This excerpt comes from our sister magazine Architectural Lighting.
The ongoing evolution of LEDs in lighting has upended the traditional specification process, making it difficult for designers to know whether the luminaires they spec today will be available in a few months or even years, whether the manufacturer will still be in business, or even whether the product’s performance will be competitive with new offerings available when the project is completed. Given these constraints, how should designers and manufacturers specify luminaires today? Manufacturers suggest that designers keep their specs loose and stay in communication with the company. “An overly rigid specification could actually limit the ability of the customer to install the best technology,” says Jerry Duffy, GE Lighting’s global product general manager. (Manufacturers also should be notifying designers about items that might impact product changes and availability.)
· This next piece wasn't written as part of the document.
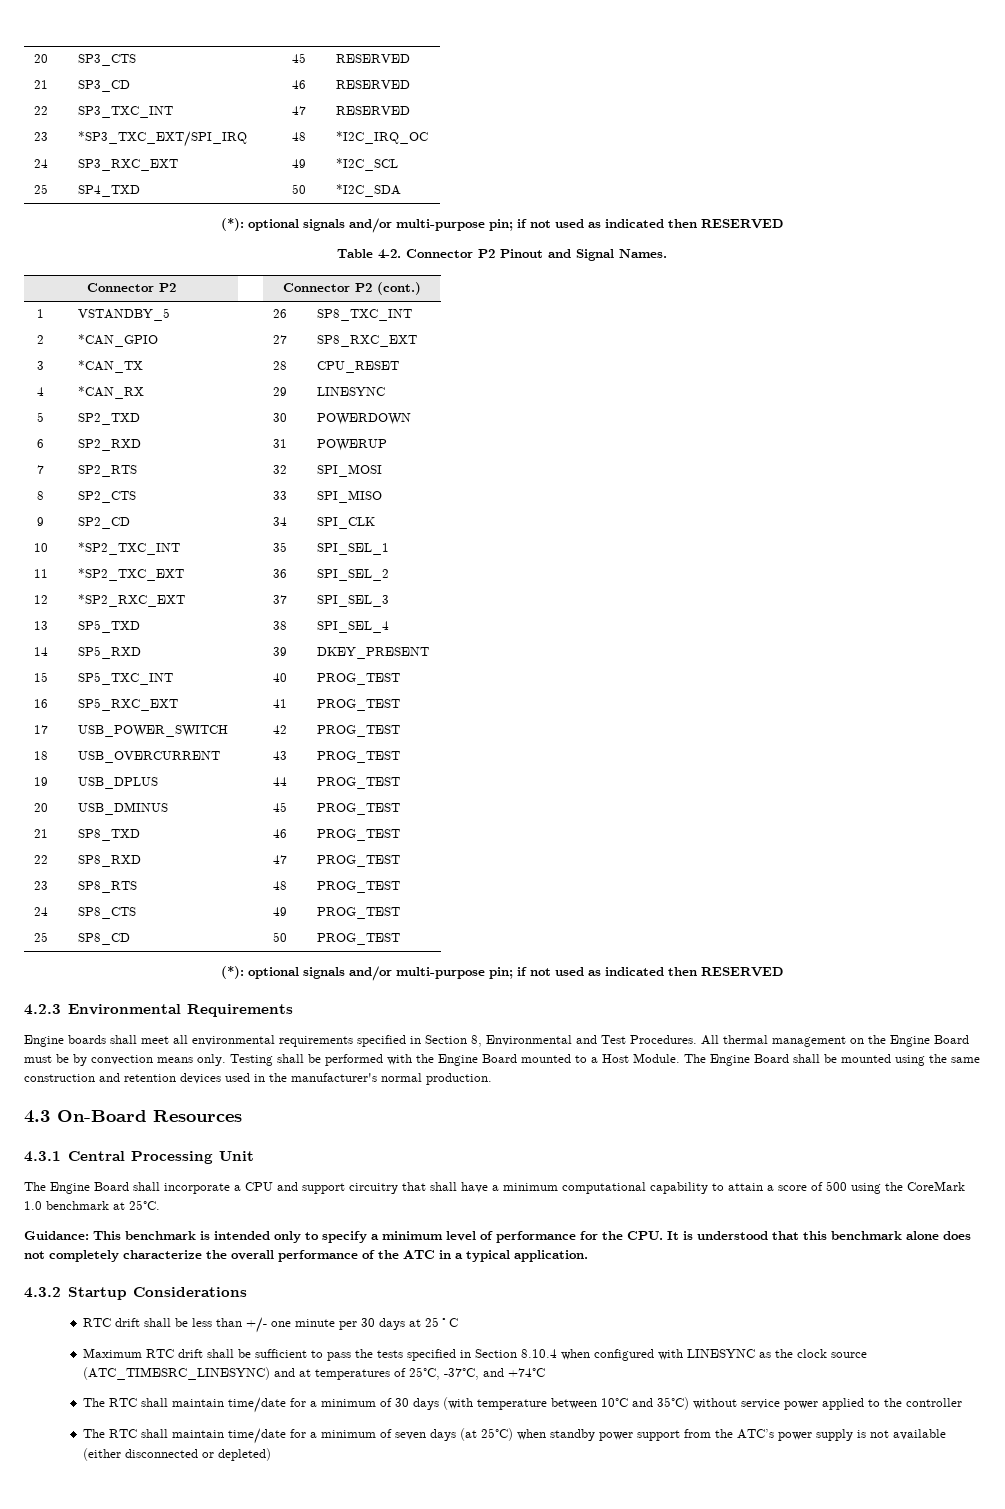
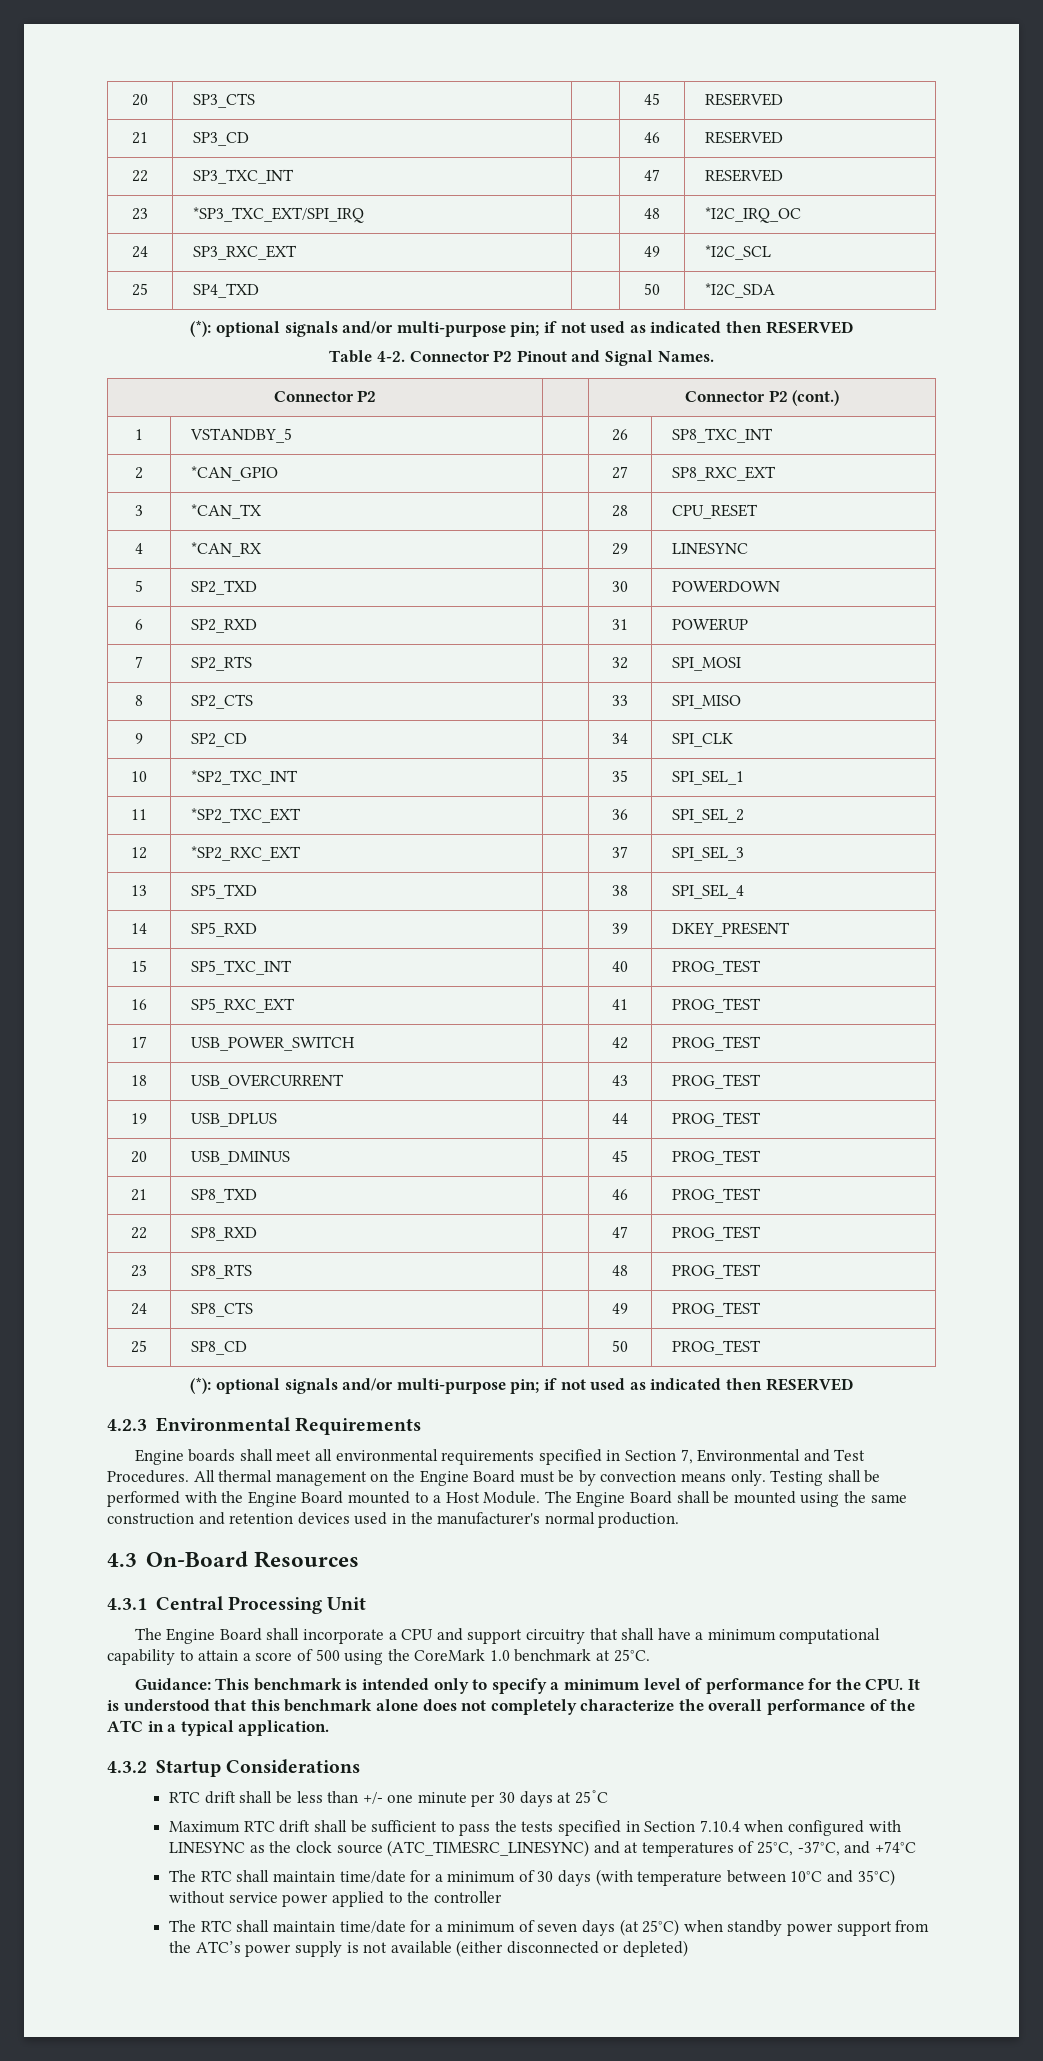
[471,1035,482,1047] 8, -> [680,1449,693,1464] 7,
[520,1349,557,1358] 8.10.4 -> [699,1820,740,1832] 7.10.4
The biggest issue, however, is making sure fixtures specified today can be used with increasingly sophisticated lighting controls. “[A] project being designed today may be built in 2018,” says Antonio Giacobbe, a commercial engineer at Osram Sylvania. “Couple this with the trend of lighting manufacturers embedding their own proprietary lighting controls in their fixtures, and you wind up with the potential for a control compatibility problem to extend down the road. How will the lighting professional who specified the project make sure that all of the new fixtures added to the project are compatible from a controls perspective?”